*** Opening Supplied records ***

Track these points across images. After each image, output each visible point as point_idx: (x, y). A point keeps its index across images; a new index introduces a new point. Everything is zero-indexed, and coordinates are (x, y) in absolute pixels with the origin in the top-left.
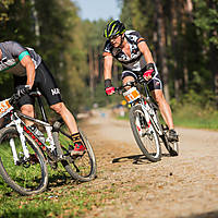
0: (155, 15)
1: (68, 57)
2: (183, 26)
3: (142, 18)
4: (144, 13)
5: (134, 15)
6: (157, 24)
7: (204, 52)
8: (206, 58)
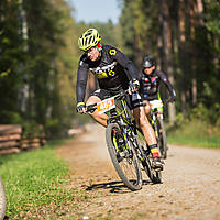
0: (161, 19)
1: (60, 64)
2: (193, 30)
3: (145, 21)
4: (148, 15)
5: (137, 17)
6: (162, 27)
7: (216, 61)
8: (217, 67)
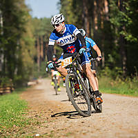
0: (83, 16)
1: (23, 43)
2: (102, 23)
3: (74, 17)
4: (75, 13)
5: (69, 15)
6: (84, 21)
7: (116, 41)
8: (117, 45)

*** Closing Supplied records ***

# Work request
Rewrite the lines above as a Markdown table with the columns "Row" and "Line," numbering each row and skipping blank lines. Omit the pictures.

# Result for this task
| Row | Line |
|---|---|
| 1 | Track these points across images. After each image, output each visible point as point_idx: (x, y). A point keeps its index across images; a new index introduces a new point. Everything is zero-indexed, and coordinates are (x, y) in absolute pixels with the origin in the top-left. |
| 2 | 0: (155, 15) |
| 3 | 1: (68, 57) |
| 4 | 2: (183, 26) |
| 5 | 3: (142, 18) |
| 6 | 4: (144, 13) |
| 7 | 5: (134, 15) |
| 8 | 6: (157, 24) |
| 9 | 7: (204, 52) |
| 10 | 8: (206, 58) |
| 11 | 0: (161, 19) |
| 12 | 1: (60, 64) |
| 13 | 2: (193, 30) |
| 14 | 3: (145, 21) |
| 15 | 4: (148, 15) |
| 16 | 5: (137, 17) |
| 17 | 6: (162, 27) |
| 18 | 7: (216, 61) |
| 19 | 8: (217, 67) |
| 20 | 0: (83, 16) |
| 21 | 1: (23, 43) |
| 22 | 2: (102, 23) |
| 23 | 3: (74, 17) |
| 24 | 4: (75, 13) |
| 25 | 5: (69, 15) |
| 26 | 6: (84, 21) |
| 27 | 7: (116, 41) |
| 28 | 8: (117, 45) |